Про себя я решил, что просьбы не исполню: сошлюсь на болезнь или на изменение маршрута. От всяческих достопримечательностей, будь то музей или старинное здание, меня тошнит, да кроме того, поручение симпатичного чудака мне казалось решительно вздорным. Но так случилось, что, бродя в поисках писчебумажной лавки по мертвым монтизерским улицам и кляня шпиль одного и того же длинношеего собора, выраставшего в каждом пролете, куда ни повернешь, я был застигнут сильным дождем, который немедленно занялся ускорением кленового листопада: южный октябрь держался уже на волоске. Я кинулся под навес и очутился на ступенях музея.
Это был небольшой, из пестрых камней сложенный дом с колоннами, с золотой надписью над фресками фронтона и с двумя каменными скамьями на львиных лапах по бокам бронзовой двери; одна ее половина была отворена, и за ней казалось темно по сравнению с мерцанием ливня.
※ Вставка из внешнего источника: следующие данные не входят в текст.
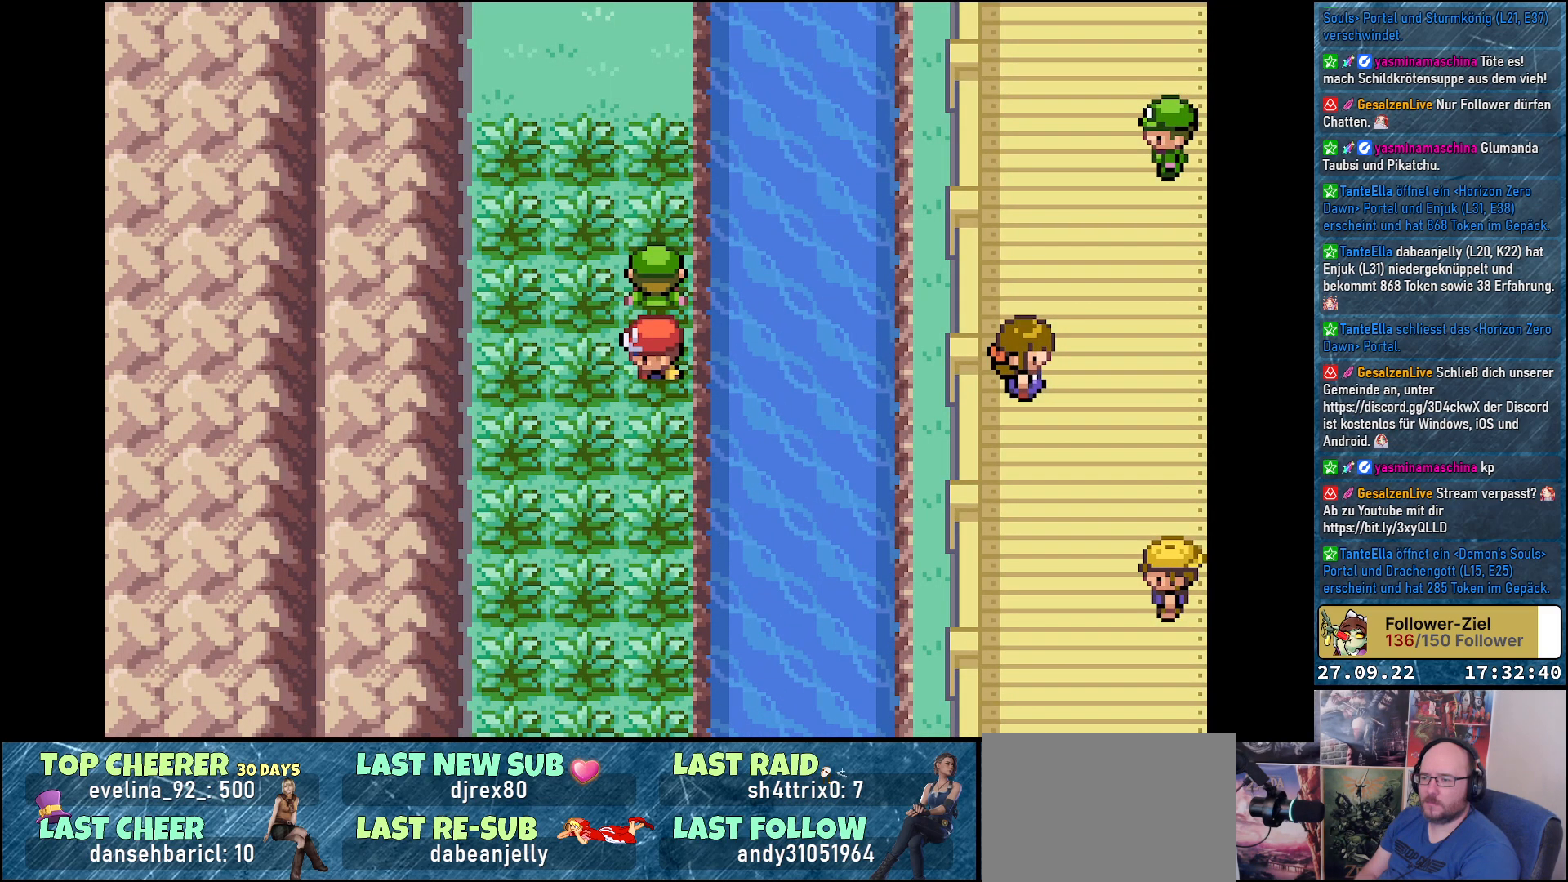
{"buttons": ["DPAD_RIGHT"], "left_stick": "center", "right_stick": "center", "events": [[33, "DPAD_RIGHT", "up"], [100, "DPAD_LEFT", "down"], [200, "DPAD_LEFT", "up"], [216, "DPAD_RIGHT", "down"], [300, "DPAD_RIGHT", "up"], [350, "DPAD_LEFT", "down"], [450, "DPAD_LEFT", "up"], [483, "DPAD_RIGHT", "down"]]}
Я постоял на ступеньках, которые, несмотря на выступ крыши, постепенно становились крапчатыми, а затем, видя, что дождь зарядил надолго, я от нечего делать решил войти. Только я ступил на гладкие, звонкие плиты вестибюля, как в дальнем углу громыхнул табурет, и навстречу мне поднялся, отстраняя газету и глядя на меня поверх очков, музейный сторож — банальный инвалид с пустым рукавом. Заплатив франк и стараясь не смотреть на какие-то статуи в сенях (столь же условные и незначительные, как первый номер цирковой программы), я вошел в залу.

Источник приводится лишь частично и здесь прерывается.